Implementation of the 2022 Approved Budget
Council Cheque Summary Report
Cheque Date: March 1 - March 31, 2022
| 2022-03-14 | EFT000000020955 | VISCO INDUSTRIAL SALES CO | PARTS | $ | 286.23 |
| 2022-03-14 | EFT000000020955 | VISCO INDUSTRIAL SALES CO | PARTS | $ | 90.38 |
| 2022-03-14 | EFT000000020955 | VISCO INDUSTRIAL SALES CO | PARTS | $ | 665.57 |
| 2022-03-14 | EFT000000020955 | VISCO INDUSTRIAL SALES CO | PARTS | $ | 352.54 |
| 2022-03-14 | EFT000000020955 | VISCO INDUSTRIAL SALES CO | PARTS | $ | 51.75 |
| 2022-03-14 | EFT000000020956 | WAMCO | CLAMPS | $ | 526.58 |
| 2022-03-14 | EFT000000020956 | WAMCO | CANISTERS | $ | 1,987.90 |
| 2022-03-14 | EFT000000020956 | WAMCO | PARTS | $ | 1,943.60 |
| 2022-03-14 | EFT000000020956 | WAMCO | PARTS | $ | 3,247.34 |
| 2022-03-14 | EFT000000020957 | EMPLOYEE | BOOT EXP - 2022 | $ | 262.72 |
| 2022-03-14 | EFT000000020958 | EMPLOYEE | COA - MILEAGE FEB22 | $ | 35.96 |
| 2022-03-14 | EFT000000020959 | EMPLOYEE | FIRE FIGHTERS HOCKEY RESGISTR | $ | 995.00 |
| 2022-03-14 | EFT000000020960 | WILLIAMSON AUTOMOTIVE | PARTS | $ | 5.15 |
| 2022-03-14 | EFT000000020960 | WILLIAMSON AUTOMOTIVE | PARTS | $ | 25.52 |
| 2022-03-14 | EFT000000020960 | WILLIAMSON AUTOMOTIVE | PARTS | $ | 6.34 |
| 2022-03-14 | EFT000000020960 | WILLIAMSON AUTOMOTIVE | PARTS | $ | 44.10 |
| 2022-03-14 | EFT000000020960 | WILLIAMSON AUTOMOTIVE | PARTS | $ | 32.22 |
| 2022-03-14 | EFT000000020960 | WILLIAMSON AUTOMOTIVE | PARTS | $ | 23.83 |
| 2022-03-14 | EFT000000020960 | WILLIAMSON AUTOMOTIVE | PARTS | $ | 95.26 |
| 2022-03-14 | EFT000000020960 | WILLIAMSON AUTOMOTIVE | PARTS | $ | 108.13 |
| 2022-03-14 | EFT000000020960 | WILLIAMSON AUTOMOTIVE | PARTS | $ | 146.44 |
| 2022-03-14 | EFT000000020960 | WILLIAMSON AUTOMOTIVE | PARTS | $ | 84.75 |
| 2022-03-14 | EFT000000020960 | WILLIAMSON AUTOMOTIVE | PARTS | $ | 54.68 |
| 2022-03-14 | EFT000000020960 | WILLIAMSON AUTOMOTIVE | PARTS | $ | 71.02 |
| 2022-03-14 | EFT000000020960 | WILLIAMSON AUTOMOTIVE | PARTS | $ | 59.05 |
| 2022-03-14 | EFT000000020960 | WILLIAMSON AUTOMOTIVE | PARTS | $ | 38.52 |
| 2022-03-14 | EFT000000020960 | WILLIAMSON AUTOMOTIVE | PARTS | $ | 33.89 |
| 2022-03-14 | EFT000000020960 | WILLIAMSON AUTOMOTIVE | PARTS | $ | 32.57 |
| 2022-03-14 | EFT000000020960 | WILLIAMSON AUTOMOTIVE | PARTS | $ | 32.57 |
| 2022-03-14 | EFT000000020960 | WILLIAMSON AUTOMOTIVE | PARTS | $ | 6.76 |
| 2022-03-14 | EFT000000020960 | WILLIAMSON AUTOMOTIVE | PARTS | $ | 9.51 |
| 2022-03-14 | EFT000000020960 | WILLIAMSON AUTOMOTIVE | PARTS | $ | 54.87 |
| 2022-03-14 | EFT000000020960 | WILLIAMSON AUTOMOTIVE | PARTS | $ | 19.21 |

THE PROBLEM - Give the lines of the material above again, exactly, from its first line through the line that contains "CANISTERS | $ | 1,987.90 |" and no further.

YOUR RESPONSE -
Implementation of the 2022 Approved Budget
Council Cheque Summary Report
Cheque Date: March 1 - March 31, 2022
| 2022-03-14 | EFT000000020955 | VISCO INDUSTRIAL SALES CO | PARTS | $ | 286.23 |
| 2022-03-14 | EFT000000020955 | VISCO INDUSTRIAL SALES CO | PARTS | $ | 90.38 |
| 2022-03-14 | EFT000000020955 | VISCO INDUSTRIAL SALES CO | PARTS | $ | 665.57 |
| 2022-03-14 | EFT000000020955 | VISCO INDUSTRIAL SALES CO | PARTS | $ | 352.54 |
| 2022-03-14 | EFT000000020955 | VISCO INDUSTRIAL SALES CO | PARTS | $ | 51.75 |
| 2022-03-14 | EFT000000020956 | WAMCO | CLAMPS | $ | 526.58 |
| 2022-03-14 | EFT000000020956 | WAMCO | CANISTERS | $ | 1,987.90 |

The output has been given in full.